==== Source document ====

Data Integration Buyer's Guide

An Unstructured Data Migration Plan Template to Consider

An Unstructured Data Migration Plan Template to Consider

An Unstructured Data Migration Plan Template to Consider

This is part of Solutions Review’s Premium Content Series, a collection of contributed columns written by industry experts in maturing software categories. In this submission, Komprise Chief Customer Success Architect offers a template for unstructured data migration planning, as well as tools to consider.

SR Premium ContentData migrations have never been easy. But now, the need to do them intelligently and painlessly is dire because enterprises simply have too much unstructured data sitting on their highest-performing storage technologies in legacy environments. Even though storage technology prices have been declining in recent years, simultaneously, data growth has been exponential. It’s imperative to continually assess which data is being stored on your top-performing tiers and whether data can be migrated to a solution for a better price point and/or to meet organizational needs such as feeding cloud data lakes or complying with ever-evolving regulations.

====

§ Explore the material:
a – Decide whether each statement agrees with the page on unstructured data migration: (i) storage technology prices have been rising in recent years; (ii) data growth has been exponential; (iii) the template is offered by a Komprise Chief Customer Success Architect. Answer yes or no for each and quote the deciding words of the page.
b – Pull out every line of the rows below that contains the string "point", matching case.

==== Data shown ====

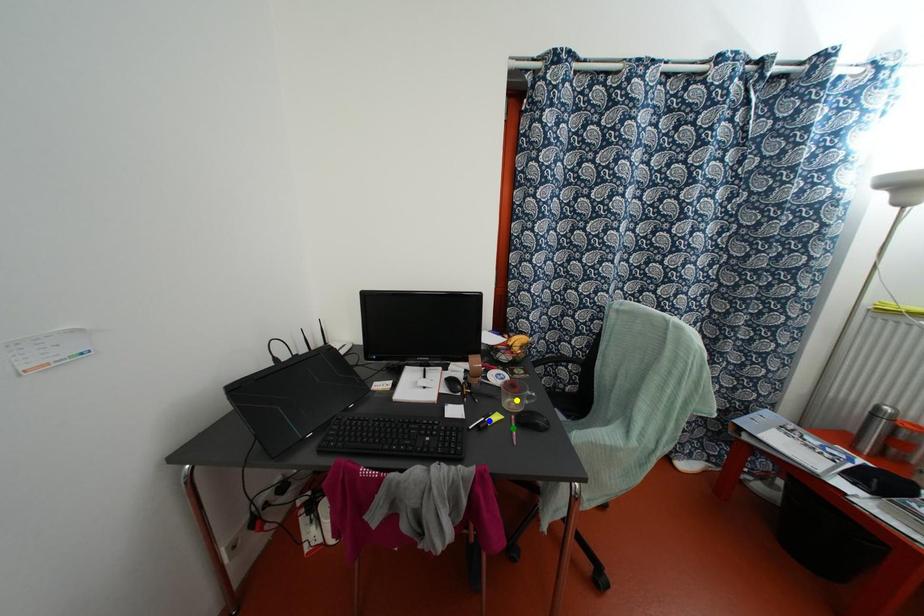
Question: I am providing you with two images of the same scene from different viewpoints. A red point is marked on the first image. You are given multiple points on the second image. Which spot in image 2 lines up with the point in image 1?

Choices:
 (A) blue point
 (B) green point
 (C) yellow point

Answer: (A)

====

§ Answers provided:
a –
(i) No: "storage technology prices have been declining in recent years"
(ii) Yes: "data growth has been exponential"
(iii) Yes: "Komprise Chief Customer Success Architect offers a template for unstructured data migration planning"

b –
Question: I am providing you with two images of the same scene from different viewpoints. A red point is marked on the first image. You are given multiple points on the second image. Which spot in image 2 lines up with the point in image 1?
 (A) blue point
 (B) green point
 (C) yellow point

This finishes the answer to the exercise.